Ultrafast Exciton Dynamics in Moiré Heterostructures: a Time-resolved Momentum Microscopy Study

In TMD stacks consisting of at least two layers, the interlayer interaction can be precisely controlled by manipulating the twist angle: The misalignment of the crystallographic directions leads to a momentum mismatch between the high symmetry points of the hexagonal Brillouin zones. This strongly impacts the interlayer wavefunction hybridization, and, moreover, adds an additional moiré potential. Crucially, in this emergent energy landscape, dark intra- and interlayer excitons dominate the energy dissipation pathways. While these dark excitonic features are hard to access in all-optical experiments, time-resolved momentum microscopy [3] can provide unprecedented insight on these quasiparticles [4,5].

In my talk, I will present our recent results on the ultrafast formation dynamics of interlayer excitons in twisted WSe₂/MoS₂ heterostructures. First, I will report on the identification of a hallmark signature of the moiré superlattice that is imprinted onto the momentum-resolved interlayer exciton photoemission signal. With this data, we reconstruct the electronic part of the exciton wavefunction, and relate its extension to the moiré wavelength of the heterostructure. Second, I will show that interlayer excitons are effectively formed via exciton-phonon scattering, and subsequent interlayer tunneling at the interlayer hybridized Σ_W valleys on the sub-50 fs timescale. Finally, I will discuss our recent efforts to monitor the interlayer exciton formation dynamics with spatiotemporal resolution using femtosecond photoelectron dark-field microscopy.

References

[1] Wang et al., Rev. Mod. Phys. 90, 021001 (2018).

[2] Wilson et al., Nature 599, 383 (2021).

[3] Keunecke et al., Rev. Sci. Ins. 91, 063905 (2020).

[4] Schmitt et al., Nature 608, 499 (2022).

[5] Bange et al., arXiv:2303.17886 (2023).

- Data extracts:
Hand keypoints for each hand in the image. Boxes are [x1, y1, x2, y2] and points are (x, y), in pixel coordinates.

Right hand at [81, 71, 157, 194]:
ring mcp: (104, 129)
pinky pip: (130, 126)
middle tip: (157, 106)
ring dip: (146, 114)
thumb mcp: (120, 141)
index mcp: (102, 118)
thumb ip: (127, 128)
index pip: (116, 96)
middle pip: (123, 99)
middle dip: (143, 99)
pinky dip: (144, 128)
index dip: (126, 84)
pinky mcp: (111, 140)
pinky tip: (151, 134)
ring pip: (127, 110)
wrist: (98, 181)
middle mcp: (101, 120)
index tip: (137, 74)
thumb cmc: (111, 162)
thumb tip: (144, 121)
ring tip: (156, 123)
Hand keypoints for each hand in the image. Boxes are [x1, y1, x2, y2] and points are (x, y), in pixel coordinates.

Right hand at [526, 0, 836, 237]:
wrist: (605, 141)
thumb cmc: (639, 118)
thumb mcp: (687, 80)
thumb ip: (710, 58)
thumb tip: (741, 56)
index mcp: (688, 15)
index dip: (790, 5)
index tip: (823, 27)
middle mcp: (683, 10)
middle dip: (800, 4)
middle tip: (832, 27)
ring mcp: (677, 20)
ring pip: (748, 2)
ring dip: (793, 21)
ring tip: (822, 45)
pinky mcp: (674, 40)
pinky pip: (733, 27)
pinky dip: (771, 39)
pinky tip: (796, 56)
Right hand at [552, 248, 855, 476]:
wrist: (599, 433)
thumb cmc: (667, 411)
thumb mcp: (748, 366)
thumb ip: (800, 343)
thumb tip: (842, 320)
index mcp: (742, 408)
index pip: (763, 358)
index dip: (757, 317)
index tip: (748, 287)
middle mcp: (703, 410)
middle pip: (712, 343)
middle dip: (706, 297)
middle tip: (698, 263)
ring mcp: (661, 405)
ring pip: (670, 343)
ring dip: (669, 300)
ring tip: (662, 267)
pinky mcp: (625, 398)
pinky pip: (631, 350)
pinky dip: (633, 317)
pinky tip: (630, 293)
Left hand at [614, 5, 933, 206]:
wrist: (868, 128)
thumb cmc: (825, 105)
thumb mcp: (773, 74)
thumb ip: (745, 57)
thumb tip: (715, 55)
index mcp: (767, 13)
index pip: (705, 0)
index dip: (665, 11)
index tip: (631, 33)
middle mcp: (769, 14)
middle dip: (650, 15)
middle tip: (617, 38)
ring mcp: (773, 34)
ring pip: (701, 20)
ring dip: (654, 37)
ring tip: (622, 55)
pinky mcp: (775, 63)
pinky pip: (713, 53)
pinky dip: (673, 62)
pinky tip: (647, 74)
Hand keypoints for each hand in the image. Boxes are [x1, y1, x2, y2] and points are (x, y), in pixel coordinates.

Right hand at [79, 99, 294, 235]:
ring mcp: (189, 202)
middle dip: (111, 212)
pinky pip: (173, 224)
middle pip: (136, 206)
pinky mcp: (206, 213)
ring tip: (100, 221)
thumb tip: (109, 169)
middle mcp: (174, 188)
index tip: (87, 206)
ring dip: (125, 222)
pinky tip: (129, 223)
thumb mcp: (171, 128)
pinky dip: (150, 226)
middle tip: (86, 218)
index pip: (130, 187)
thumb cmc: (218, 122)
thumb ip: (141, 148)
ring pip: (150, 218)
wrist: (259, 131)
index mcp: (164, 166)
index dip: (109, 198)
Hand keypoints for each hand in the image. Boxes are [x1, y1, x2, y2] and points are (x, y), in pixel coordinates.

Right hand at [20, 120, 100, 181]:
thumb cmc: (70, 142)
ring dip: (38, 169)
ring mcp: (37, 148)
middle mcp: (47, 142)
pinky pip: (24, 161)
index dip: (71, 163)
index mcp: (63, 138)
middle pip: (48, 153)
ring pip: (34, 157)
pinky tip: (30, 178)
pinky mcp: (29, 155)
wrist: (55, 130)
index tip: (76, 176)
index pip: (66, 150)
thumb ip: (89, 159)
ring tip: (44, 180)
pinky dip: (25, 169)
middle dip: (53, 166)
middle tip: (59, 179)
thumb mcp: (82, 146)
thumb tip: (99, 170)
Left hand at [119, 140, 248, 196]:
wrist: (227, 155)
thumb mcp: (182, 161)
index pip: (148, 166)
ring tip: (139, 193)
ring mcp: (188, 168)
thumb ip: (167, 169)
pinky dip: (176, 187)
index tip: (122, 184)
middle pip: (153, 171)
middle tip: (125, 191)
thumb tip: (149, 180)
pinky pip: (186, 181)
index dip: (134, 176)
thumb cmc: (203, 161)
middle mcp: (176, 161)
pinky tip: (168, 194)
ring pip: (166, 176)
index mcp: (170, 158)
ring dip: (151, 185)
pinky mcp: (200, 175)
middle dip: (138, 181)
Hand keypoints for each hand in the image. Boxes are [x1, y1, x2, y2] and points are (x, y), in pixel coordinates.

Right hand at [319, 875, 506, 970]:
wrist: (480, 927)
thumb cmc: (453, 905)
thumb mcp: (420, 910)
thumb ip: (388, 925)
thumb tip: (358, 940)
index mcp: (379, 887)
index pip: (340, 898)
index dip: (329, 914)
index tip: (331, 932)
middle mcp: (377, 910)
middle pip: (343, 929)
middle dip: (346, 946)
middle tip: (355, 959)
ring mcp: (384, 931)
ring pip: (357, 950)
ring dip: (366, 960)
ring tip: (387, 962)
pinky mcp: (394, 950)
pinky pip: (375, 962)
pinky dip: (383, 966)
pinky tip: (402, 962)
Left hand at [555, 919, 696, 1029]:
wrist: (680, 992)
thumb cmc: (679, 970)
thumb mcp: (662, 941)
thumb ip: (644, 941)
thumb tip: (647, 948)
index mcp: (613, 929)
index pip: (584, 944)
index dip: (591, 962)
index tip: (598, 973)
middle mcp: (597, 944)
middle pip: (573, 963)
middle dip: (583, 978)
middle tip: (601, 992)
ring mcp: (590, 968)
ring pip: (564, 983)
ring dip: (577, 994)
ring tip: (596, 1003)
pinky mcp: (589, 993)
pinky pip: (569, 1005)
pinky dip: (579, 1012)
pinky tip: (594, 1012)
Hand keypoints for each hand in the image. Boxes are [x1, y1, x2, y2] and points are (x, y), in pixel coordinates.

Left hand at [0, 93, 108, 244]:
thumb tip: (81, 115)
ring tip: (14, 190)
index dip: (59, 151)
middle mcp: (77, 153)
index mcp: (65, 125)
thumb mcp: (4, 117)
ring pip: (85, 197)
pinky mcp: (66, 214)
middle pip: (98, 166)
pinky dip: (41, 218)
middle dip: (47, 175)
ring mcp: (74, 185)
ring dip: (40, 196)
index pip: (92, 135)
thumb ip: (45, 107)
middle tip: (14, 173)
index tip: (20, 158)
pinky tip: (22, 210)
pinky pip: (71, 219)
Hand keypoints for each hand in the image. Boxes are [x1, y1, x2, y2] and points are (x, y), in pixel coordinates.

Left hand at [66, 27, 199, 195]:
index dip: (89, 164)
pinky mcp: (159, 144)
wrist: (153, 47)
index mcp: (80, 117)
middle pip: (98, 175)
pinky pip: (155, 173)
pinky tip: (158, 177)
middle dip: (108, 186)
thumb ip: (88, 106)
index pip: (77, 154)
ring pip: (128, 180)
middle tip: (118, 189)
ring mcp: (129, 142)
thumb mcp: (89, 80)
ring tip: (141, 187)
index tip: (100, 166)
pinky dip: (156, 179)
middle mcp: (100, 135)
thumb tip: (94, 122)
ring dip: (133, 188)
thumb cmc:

- Description of the task: According to the abstract on exciton dynamics in moiré heterostructures, on what timescale are interlayer excitons formed?

- Response to this exercise: The sub-50 fs timescale.